The Humble, Powerful Scatter Plot
A scatter plot shows you the raw relationship between two variables. The biggest mistake here is using a line plot for this job. If your points aren’t connected by sequence, you want ax.scatter(). Its superpower is the ability to map a third (or even fourth) dimension to the size and color of the markers. This is where you can really start to see stories in your data.
# Let's use the classic Iris dataset to avoid being boring
from sklearn.datasets import load_iris
iris = load_iris()
X = iris.data
target = iris.target
fig, ax = plt.subplots(figsize=(8, 6))
# Plot sepal length vs width, color by species, size by petal length
scatter = ax.scatter(X[:, 0], X[:, 1], c=target, s=X[:, 2]*20, alpha=0.7, cmap='viridis')
ax.set_xlabel(iris.feature_names[0])
ax.set_ylabel(iris.feature_names[1])
cbar = fig.colorbar(scatter) # Add a colorbar to decode the colors
cbar.set_label('Species')
# The size is a bit hacky (s=X[:,2]*20). You'd scale it properly for a real publication.
plt.tight_layout()
plt.show()
Notice the alpha parameter? It’s non-negotiable. It makes overlapping points visible, revealing density and structure that solid markers would completely hide.
The “Just the Facts” Bar Plot
Use ax.bar() for categorical comparisons. The main thing to remember is that the x values you pass are the positions of the bars (like 0, 1, 2, …), not the category labels themselves. You then set the labels separately with ax.set_xticks() and ax.set_xticklabels(). It’s a bit clunky, but you get used to it.
categories = ['Gryffindor', 'Hufflepuff', 'Ravenclaw', 'Slytherin']
points = [850, 650, 930, 720] # Obviously not canonical
colors = ['#AE0001', '#FFDB00', '#0E1A40', '#1A472A']
fig, ax = plt.subplots()
bars = ax.bar(categories, points, color=colors) # Yes, you can just pass the list of names for x.
ax.set_ylabel("House Points")
ax.set_title("End-of-Year Total (Pre-Potter)")
# Annotate the bars with their values. This is how you make a plot *better*.
for bar in bars:
height = bar.get_height()
ax.text(bar.get_x() + bar.get_width()/2., height + 5,
f'{height}', ha='center', va='bottom')
plt.tight_layout()
plt.show()
The Histogram: See Your Data’s Shape
A histogram bins your data and shows the frequency in each bin. The single most important choice here is the number of bins. Too few, and you lose all detail. Too many, and you get a spiky, meaningless mess. ax.hist()’s default is comically bad. Never use it. Use bins='auto' or experiment until the story is clear.

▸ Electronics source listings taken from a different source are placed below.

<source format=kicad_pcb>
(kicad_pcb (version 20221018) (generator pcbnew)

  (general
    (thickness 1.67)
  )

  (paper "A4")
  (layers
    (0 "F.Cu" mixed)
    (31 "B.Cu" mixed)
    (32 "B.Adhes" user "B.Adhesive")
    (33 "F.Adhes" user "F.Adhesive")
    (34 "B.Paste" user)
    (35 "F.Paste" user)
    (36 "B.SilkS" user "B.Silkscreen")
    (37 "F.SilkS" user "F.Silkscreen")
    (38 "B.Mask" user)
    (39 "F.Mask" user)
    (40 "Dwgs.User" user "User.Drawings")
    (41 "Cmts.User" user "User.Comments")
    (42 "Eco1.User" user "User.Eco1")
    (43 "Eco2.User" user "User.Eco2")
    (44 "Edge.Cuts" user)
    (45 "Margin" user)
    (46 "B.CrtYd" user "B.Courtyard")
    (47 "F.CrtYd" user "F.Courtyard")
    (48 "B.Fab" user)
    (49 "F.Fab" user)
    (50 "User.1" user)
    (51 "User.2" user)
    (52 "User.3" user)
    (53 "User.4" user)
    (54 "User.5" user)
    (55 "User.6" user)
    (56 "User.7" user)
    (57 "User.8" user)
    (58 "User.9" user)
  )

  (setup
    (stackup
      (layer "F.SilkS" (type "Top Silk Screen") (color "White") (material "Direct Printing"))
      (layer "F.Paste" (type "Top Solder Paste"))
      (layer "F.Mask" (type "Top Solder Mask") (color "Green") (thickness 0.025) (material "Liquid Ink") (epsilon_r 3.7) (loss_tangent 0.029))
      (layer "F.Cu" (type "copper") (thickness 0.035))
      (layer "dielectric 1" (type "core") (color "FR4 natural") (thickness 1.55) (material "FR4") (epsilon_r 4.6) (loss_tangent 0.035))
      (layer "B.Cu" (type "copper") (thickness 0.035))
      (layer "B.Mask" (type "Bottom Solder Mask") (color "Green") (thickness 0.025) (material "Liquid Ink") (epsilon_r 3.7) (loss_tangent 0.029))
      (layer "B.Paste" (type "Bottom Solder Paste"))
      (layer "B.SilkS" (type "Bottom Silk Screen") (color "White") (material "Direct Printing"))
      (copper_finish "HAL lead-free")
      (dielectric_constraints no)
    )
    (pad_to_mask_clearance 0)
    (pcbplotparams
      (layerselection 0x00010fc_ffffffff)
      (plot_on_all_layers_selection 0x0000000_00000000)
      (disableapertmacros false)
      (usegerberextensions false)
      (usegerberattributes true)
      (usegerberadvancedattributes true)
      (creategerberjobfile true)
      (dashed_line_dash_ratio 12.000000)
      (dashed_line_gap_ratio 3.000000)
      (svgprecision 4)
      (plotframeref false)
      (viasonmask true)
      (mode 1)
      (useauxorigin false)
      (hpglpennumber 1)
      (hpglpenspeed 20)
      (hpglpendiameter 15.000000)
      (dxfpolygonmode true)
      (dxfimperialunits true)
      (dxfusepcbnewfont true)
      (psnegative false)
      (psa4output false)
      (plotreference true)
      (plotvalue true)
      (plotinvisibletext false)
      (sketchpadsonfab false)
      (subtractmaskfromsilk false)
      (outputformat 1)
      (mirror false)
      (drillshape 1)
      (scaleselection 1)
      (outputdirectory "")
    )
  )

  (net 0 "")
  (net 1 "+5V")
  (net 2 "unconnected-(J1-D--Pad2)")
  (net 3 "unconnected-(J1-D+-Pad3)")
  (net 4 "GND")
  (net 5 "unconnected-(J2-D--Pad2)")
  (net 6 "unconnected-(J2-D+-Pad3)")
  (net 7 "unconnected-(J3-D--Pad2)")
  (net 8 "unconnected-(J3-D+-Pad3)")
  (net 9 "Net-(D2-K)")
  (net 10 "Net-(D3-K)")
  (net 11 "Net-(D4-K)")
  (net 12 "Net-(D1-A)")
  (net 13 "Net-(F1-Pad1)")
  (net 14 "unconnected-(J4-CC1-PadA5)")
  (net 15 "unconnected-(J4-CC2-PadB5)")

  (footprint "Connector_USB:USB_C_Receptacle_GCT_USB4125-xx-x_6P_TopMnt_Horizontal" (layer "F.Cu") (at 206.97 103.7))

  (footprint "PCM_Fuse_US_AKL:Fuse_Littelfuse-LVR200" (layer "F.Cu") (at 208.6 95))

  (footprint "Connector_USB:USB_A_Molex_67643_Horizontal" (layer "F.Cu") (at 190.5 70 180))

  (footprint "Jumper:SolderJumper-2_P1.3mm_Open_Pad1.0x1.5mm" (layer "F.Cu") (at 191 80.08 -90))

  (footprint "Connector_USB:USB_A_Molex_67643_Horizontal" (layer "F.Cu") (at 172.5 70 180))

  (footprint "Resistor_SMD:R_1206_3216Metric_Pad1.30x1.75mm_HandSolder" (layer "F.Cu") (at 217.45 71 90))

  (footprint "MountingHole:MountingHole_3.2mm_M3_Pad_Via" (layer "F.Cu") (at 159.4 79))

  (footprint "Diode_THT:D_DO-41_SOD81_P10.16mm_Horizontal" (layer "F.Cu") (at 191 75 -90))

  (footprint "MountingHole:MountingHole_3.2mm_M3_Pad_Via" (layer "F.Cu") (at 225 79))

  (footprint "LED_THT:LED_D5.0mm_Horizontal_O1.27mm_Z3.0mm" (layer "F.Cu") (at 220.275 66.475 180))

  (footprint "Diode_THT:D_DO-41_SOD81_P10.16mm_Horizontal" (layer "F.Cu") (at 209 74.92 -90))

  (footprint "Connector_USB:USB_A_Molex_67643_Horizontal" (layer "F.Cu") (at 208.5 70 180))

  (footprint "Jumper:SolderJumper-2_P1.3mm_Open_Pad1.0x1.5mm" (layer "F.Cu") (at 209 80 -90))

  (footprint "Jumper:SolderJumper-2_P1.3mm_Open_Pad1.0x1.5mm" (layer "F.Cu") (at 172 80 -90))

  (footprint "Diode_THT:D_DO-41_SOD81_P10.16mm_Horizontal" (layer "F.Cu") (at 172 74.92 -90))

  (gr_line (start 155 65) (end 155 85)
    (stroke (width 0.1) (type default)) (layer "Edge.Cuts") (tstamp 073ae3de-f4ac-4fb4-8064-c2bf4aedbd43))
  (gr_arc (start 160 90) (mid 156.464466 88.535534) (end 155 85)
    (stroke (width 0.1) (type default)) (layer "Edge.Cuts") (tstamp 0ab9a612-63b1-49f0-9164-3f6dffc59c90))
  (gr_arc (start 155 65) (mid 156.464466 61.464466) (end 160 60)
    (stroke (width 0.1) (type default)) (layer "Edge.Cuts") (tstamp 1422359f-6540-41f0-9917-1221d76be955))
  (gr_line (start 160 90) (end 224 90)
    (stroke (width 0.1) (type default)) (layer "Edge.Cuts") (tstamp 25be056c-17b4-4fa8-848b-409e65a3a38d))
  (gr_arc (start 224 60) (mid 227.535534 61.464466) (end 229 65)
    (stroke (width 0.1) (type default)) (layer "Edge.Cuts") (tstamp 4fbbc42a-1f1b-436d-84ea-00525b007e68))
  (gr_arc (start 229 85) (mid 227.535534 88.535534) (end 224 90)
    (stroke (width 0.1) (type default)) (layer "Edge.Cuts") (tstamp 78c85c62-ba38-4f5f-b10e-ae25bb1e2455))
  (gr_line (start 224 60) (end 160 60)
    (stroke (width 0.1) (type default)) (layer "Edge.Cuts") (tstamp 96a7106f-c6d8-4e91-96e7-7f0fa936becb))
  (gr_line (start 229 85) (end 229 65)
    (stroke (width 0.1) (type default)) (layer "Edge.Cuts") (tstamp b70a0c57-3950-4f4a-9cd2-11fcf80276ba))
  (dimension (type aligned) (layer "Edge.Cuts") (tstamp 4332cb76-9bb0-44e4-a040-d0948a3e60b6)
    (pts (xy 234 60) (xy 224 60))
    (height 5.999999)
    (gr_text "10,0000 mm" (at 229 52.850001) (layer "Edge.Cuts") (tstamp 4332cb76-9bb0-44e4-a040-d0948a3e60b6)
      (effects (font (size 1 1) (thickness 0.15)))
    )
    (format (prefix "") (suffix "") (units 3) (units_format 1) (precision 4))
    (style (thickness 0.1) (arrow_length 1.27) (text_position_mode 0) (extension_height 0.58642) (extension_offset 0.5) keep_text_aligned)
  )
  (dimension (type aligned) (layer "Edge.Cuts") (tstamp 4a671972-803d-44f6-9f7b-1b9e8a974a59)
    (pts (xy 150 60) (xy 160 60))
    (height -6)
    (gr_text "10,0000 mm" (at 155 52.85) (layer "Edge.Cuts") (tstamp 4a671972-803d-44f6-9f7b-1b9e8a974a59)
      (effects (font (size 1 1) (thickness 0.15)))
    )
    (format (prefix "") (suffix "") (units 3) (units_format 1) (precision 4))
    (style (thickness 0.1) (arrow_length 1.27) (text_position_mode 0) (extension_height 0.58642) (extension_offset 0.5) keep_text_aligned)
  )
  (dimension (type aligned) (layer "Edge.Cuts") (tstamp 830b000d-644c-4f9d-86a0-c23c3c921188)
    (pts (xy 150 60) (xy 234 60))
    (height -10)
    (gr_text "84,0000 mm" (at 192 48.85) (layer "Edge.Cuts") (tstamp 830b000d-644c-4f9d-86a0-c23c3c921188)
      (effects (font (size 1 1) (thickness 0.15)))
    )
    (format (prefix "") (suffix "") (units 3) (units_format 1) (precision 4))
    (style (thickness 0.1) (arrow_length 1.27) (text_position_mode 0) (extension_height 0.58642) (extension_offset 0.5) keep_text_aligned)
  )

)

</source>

# Let's make some fake, skewed data
data = np.random.gamma(2, 1.5, 1000)
fig, ax = plt.subplots(1, 2, figsize=(12, 4)) # 1 row, 2 columns of axes
# The Terrible Default
ax[0].hist(data, edgecolor='black')
ax[0].set_title("The Default (Why?)")
# The Actually Useful Version
ax[1].hist(data, bins='auto', edgecolor='black', color='skyblue', alpha=0.7)

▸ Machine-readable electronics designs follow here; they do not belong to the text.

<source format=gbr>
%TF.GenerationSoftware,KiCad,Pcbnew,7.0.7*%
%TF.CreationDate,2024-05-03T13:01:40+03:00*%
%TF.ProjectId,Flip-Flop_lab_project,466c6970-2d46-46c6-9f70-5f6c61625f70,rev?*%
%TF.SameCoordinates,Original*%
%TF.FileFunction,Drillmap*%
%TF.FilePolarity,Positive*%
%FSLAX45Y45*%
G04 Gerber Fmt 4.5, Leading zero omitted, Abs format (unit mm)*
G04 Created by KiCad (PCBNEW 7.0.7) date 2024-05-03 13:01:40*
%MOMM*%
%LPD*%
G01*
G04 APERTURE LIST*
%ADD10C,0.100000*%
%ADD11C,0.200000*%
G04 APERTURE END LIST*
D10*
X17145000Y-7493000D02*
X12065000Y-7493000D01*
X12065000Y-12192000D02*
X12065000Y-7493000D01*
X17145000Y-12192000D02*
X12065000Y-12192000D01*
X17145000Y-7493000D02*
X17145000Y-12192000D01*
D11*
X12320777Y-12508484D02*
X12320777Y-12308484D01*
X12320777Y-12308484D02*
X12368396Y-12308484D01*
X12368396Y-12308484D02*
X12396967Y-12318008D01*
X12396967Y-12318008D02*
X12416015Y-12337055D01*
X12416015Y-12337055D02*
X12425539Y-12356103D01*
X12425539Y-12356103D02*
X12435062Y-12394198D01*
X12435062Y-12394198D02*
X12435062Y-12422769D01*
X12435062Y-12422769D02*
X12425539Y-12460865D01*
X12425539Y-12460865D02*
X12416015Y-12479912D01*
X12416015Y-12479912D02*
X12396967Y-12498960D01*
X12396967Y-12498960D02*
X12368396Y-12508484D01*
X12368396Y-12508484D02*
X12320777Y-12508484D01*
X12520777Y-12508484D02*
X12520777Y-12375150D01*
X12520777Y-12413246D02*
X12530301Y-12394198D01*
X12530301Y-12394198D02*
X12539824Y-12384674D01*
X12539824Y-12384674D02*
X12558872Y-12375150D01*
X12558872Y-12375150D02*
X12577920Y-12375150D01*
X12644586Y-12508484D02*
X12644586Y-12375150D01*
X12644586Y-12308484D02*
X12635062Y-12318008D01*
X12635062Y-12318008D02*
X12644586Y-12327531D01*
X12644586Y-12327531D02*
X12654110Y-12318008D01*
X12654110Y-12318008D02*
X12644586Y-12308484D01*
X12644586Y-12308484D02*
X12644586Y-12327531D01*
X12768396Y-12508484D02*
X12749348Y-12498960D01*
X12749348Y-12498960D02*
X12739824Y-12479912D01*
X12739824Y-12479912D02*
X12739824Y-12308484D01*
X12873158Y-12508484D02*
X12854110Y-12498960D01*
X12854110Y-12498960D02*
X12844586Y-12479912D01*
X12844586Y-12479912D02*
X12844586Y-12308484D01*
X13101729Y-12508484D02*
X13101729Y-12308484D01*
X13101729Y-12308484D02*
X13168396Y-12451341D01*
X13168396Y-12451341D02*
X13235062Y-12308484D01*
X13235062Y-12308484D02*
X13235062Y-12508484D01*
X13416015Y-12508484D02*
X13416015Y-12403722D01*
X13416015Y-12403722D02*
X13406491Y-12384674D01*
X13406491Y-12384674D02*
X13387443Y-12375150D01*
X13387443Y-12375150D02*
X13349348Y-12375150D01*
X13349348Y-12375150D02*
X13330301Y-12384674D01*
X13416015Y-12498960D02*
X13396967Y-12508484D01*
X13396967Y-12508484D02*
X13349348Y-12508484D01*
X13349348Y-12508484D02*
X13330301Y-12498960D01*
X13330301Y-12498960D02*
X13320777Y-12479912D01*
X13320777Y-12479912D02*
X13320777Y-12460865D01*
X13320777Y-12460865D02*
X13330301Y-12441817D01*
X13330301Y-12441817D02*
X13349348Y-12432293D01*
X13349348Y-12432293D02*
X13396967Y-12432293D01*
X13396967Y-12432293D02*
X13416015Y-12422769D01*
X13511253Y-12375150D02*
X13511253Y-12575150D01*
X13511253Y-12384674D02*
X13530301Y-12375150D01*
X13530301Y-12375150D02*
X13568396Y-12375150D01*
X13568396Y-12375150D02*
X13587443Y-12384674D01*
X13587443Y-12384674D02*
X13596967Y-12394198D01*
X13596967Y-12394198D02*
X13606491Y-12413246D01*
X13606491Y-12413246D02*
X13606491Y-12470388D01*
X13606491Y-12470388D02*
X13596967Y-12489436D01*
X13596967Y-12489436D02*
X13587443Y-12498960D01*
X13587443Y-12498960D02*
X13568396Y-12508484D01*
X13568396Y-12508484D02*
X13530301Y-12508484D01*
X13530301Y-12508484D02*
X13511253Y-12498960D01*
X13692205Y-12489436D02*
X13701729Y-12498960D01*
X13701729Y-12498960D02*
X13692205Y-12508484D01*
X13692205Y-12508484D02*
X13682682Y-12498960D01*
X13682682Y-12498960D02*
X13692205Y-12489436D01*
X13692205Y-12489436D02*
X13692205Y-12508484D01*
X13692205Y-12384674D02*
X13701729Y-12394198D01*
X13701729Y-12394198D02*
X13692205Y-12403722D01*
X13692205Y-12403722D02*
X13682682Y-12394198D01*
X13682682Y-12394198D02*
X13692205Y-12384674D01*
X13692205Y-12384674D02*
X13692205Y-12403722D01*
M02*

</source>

ax[1].set_title("bins='auto' (Much Better)")
ax[1].set_xlabel("Value")
ax[1].set_ylabel("Frequency")
plt.tight_layout()
plt.show()
The edgecolor parameter is crucial—it adds a tiny border between bars, making it much easier to read, especially when printed in black and white.

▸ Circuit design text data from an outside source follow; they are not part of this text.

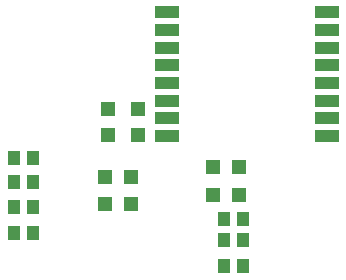
<source format=gbp>
G04 Layer_Color=128*
%FSLAX43Y43*%
%MOMM*%
G71*
G01*
G75*
%ADD12R,1.000X1.300*%
%ADD16R,1.250X1.300*%
%ADD27R,2.000X1.000*%
%ADD28R,1.300X1.250*%
D12*
X5245Y4953D02*
D03*
X3645D02*
D03*
X3645Y7112D02*
D03*
X5245D02*
D03*
X5245Y9271D02*
D03*
X3645D02*
D03*
X5245Y11303D02*
D03*
X3645D02*
D03*
X23025Y4318D02*
D03*
X21425D02*
D03*
X23025Y6096D02*
D03*
X21425D02*
D03*
Y2159D02*
D03*
X23025D02*
D03*
D16*
X11346Y7366D02*
D03*
X13546D02*
D03*
Y9652D02*
D03*
X11346D02*
D03*
X22690Y10541D02*
D03*
X20490D02*
D03*
X22690Y8128D02*
D03*
X20490D02*
D03*
D27*
X30099Y23622D02*
D03*
Y22122D02*
D03*
Y20622D02*
D03*
Y19122D02*
D03*
Y17622D02*
D03*
Y16122D02*
D03*
Y14622D02*
D03*
Y13122D02*
D03*
X16599D02*
D03*
Y14622D02*
D03*
Y16122D02*
D03*
Y17622D02*
D03*
Y19122D02*
D03*
Y20622D02*
D03*
Y22122D02*
D03*
Y23622D02*
D03*
D28*
X14097Y15451D02*
D03*
Y13251D02*
D03*
X11557Y15451D02*
D03*
Y13251D02*
D03*
M02*

</source>
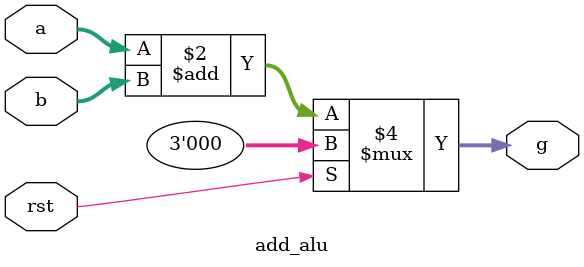
<source format=v>
module add_alu (a, b, g, rst);

	input [2:0] a, b;
	output reg [2:0] g;
	
	input rst;
	
	
	always @(*) begin
		if (rst) begin
			g = 0;
		end else begin
			g = a + b;
		end
	end
	

endmodule
</source>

The Boxplot: The Statistical Summary
A boxplot is a brilliant, compact way to show a distribution’s median, quartiles, and outliers. The box shows the interquartile range (IQR), the line inside is the median, and the “whiskers” typically extend to 1.5 * IQR. Points beyond that are shown as fliers (outliers). It’s perfect for comparing distributions across categories.
# Let's compare sepal width across the iris species
data_by_species = [X[target == i, 1] for i in range(3)] # Group sepal width by species
fig, ax = plt.subplots()
boxplot = ax.boxplot(data_by_species, labels=iris.target_names, patch_artist=True)
# Make it pretty (because default boxplots are tragically beige)
colors = ['lightgreen', 'lightyellow', 'lightblue']
for patch, color in zip(boxplot['boxes'], colors):
patch.set_facecolor(color)
ax.set_ylabel("Sepal Width (cm)")
ax.set_title("Distribution by Species")
plt.show()
The patch_artist=True is your ticket to coloring the boxes. Without it, you’re stuck with hollow outlines. The designers made that default choice, and it was a bad one.